• _DIRECTIONS FOR THIS TASK_
Rewrite the entries from the beginning through the line containing "Detection: Source Extractor", inclusive, replacing "threshold" with "limit" and leaving all else unchanged.

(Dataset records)
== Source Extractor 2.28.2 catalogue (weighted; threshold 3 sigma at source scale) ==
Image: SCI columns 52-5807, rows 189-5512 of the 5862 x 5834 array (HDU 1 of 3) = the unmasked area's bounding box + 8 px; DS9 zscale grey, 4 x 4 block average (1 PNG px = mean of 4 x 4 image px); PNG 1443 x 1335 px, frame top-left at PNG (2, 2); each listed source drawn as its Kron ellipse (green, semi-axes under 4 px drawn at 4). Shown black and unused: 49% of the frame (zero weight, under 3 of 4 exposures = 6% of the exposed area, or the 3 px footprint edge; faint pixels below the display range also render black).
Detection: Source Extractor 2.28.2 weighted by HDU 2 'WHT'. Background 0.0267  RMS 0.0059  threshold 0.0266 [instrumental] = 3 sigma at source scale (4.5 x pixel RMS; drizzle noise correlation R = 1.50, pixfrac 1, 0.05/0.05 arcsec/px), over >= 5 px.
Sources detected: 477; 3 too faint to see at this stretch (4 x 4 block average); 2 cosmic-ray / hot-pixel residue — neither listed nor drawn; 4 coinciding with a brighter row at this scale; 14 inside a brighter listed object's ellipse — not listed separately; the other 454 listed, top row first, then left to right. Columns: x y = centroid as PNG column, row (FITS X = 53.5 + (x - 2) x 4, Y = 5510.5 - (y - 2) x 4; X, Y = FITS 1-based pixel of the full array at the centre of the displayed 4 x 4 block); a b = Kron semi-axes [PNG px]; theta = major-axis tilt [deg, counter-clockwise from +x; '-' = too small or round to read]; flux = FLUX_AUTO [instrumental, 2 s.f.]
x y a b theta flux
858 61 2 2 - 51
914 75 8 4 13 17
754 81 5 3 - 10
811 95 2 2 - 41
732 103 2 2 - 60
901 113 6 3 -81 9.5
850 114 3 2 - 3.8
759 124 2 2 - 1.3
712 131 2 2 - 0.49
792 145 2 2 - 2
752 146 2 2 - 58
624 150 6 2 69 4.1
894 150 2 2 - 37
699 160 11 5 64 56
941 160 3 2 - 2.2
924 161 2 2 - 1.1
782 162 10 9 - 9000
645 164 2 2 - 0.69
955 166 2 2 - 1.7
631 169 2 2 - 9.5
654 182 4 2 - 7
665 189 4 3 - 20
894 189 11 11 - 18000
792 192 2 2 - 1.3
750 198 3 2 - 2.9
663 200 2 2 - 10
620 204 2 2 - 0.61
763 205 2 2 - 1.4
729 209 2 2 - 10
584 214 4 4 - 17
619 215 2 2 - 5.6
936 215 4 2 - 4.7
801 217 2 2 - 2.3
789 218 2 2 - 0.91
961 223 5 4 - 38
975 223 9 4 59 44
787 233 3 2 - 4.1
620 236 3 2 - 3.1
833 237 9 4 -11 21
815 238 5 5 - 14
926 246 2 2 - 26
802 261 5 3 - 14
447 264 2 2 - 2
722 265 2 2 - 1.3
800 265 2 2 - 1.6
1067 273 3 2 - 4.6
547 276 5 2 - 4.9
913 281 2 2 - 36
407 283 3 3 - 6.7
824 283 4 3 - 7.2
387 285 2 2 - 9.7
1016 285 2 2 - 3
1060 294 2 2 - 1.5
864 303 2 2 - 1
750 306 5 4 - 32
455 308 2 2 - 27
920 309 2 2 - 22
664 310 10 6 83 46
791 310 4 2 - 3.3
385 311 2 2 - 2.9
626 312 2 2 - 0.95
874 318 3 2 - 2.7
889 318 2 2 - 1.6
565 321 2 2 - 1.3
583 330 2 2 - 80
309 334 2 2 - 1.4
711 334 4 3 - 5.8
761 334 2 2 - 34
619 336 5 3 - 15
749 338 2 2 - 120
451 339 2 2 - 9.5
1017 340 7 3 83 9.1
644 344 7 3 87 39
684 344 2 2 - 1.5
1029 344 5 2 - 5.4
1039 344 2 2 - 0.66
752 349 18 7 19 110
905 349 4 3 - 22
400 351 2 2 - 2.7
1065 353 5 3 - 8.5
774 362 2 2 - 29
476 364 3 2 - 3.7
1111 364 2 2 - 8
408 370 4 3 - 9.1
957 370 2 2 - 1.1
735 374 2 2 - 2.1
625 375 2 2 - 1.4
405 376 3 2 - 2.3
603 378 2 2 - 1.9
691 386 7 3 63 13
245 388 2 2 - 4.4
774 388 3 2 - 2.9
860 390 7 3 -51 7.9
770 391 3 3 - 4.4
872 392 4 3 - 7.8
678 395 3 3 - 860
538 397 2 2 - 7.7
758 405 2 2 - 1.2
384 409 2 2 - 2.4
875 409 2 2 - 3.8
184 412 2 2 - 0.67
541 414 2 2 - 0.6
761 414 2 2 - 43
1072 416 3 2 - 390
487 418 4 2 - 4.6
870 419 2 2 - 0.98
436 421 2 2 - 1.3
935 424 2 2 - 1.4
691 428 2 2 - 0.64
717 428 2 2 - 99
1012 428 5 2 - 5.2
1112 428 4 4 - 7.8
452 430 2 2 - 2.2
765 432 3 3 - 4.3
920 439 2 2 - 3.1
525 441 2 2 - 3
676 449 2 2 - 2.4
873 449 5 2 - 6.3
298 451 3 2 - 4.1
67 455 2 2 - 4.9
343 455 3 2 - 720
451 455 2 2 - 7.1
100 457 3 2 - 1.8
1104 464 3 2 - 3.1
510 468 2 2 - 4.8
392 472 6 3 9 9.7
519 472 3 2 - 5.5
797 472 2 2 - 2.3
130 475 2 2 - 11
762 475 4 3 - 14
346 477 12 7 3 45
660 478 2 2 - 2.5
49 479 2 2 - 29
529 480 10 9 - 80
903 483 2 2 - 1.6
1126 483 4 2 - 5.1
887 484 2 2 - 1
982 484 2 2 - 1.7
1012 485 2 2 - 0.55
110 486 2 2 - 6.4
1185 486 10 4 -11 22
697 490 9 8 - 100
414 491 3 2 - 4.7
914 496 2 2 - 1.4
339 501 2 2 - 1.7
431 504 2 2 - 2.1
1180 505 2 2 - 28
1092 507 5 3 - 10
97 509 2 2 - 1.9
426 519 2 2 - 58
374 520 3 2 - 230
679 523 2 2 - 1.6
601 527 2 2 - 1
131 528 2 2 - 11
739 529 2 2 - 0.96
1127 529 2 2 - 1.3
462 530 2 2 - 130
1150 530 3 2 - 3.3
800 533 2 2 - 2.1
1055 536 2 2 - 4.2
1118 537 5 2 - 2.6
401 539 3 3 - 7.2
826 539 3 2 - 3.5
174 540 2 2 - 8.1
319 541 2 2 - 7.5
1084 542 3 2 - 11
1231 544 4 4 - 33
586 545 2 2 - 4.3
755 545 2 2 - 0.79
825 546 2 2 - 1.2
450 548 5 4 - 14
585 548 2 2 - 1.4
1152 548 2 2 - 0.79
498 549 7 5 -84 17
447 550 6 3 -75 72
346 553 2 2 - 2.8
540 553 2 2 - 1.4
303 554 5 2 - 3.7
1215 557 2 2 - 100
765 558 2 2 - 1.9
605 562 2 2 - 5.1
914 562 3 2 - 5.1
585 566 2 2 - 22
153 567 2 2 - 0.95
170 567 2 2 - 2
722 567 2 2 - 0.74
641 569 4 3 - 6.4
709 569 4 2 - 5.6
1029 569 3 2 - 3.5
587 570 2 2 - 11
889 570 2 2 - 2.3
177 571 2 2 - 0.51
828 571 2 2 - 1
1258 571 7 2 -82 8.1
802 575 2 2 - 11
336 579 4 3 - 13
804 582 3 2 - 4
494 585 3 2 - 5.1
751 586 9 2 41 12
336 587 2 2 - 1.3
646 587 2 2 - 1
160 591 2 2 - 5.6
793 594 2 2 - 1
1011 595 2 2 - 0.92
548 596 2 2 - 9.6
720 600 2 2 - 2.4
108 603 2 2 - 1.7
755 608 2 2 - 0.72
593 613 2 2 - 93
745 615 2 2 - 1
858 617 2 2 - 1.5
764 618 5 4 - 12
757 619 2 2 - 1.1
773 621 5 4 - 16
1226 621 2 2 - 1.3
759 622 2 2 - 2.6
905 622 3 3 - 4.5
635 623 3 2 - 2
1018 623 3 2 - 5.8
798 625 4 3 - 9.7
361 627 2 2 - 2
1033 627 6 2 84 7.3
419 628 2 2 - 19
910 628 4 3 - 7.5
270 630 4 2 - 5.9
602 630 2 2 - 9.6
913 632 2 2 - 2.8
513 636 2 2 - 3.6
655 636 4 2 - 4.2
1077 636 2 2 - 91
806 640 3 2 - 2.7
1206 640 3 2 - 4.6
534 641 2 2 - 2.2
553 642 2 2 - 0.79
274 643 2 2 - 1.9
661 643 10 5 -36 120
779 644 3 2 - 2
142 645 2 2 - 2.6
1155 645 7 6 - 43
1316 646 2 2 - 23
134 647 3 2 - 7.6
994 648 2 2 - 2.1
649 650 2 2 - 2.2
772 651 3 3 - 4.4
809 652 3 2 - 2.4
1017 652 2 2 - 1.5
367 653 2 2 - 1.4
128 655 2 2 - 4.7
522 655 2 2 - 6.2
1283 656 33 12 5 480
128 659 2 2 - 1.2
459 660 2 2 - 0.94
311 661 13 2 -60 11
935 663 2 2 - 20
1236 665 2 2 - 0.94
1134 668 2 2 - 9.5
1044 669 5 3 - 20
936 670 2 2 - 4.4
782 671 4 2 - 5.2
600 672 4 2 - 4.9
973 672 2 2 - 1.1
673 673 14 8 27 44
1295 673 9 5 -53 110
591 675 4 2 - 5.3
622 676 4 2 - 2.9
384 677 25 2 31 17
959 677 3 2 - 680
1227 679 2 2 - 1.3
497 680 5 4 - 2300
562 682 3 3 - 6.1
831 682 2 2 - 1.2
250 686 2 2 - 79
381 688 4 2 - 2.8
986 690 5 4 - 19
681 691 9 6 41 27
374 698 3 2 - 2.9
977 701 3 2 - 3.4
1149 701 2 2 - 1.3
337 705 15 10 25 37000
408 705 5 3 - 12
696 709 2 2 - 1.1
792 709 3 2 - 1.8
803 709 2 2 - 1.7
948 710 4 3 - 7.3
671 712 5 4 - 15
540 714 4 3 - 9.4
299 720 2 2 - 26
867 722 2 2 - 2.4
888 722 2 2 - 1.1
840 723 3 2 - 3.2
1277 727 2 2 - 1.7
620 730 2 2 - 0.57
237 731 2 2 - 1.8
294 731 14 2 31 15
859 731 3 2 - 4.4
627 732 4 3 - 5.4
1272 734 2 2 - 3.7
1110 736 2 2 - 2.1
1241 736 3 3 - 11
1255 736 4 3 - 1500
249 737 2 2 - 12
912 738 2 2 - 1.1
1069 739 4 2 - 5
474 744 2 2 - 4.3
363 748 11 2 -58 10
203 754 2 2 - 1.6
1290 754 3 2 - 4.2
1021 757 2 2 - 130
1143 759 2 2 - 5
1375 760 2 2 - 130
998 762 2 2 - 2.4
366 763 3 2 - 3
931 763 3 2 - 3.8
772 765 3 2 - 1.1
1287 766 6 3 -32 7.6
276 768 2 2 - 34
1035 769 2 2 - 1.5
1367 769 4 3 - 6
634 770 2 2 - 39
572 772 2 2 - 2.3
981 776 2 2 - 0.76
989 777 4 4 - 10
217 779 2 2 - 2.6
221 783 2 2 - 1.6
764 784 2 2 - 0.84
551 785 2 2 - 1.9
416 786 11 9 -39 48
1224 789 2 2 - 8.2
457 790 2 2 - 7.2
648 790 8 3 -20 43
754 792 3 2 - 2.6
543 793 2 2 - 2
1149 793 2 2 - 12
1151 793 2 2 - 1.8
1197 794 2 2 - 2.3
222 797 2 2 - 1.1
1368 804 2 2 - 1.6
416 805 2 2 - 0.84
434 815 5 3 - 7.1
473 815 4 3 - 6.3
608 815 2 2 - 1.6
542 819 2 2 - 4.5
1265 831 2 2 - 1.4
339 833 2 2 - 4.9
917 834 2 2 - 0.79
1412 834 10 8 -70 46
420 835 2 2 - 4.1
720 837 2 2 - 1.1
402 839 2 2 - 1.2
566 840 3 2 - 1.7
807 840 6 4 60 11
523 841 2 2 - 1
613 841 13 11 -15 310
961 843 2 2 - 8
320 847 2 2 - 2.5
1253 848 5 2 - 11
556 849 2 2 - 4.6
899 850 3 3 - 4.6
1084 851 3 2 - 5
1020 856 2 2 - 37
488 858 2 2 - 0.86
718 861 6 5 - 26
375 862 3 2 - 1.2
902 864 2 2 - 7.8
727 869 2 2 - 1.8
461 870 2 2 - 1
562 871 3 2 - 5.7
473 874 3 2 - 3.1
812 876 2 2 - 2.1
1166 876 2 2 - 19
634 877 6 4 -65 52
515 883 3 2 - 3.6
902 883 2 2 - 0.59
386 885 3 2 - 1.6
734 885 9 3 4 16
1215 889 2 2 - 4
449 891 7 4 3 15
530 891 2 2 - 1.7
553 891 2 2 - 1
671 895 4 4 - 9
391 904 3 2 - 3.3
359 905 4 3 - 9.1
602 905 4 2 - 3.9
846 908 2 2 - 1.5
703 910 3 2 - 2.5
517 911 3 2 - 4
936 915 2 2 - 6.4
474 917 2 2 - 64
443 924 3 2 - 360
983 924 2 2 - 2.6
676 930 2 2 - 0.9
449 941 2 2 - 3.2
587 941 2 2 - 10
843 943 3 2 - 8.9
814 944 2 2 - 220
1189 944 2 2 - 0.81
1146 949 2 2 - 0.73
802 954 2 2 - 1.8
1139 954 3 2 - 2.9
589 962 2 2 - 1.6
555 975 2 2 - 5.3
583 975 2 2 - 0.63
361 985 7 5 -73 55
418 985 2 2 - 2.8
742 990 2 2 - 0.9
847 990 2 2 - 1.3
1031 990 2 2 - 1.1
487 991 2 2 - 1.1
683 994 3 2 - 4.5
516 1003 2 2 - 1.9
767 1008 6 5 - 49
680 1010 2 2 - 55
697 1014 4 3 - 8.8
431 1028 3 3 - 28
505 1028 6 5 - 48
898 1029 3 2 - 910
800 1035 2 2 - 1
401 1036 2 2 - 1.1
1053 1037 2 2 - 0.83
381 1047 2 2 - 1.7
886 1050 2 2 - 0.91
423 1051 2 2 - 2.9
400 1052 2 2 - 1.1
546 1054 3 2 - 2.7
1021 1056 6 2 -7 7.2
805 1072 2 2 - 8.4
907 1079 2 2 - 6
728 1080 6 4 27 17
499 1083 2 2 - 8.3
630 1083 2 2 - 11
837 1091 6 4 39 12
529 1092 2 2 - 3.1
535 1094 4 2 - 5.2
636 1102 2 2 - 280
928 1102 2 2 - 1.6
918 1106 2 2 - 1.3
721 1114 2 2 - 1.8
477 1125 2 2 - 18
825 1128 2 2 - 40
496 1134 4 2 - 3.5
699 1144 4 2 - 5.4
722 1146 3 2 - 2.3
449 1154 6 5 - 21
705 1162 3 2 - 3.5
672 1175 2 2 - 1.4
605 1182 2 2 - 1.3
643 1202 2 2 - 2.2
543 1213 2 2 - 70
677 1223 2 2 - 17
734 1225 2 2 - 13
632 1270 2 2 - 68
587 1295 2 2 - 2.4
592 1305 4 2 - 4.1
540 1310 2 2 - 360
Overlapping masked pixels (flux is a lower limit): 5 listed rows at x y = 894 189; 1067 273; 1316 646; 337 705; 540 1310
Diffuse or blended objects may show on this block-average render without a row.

• _SOLUTION FOR THIS PROBLEM_
== Source Extractor 2.28.2 catalogue (weighted; limit 3 sigma at source scale) ==
Image: SCI columns 52-5807, rows 189-5512 of the 5862 x 5834 array (HDU 1 of 3) = the unmasked area's bounding box + 8 px; DS9 zscale grey, 4 x 4 block average (1 PNG px = mean of 4 x 4 image px); PNG 1443 x 1335 px, frame top-left at PNG (2, 2); each listed source drawn as its Kron ellipse (green, semi-axes under 4 px drawn at 4). Shown black and unused: 49% of the frame (zero weight, under 3 of 4 exposures = 6% of the exposed area, or the 3 px footprint edge; faint pixels below the display range also render black).
Detection: Source Extractor 2.28.2 weighted by HDU 2 'WHT'. Background 0.0267  RMS 0.0059  limit 0.0266 [instrumental] = 3 sigma at source scale (4.5 x pixel RMS; drizzle noise correlation R = 1.50, pixfrac 1, 0.05/0.05 arcsec/px), over >= 5 px.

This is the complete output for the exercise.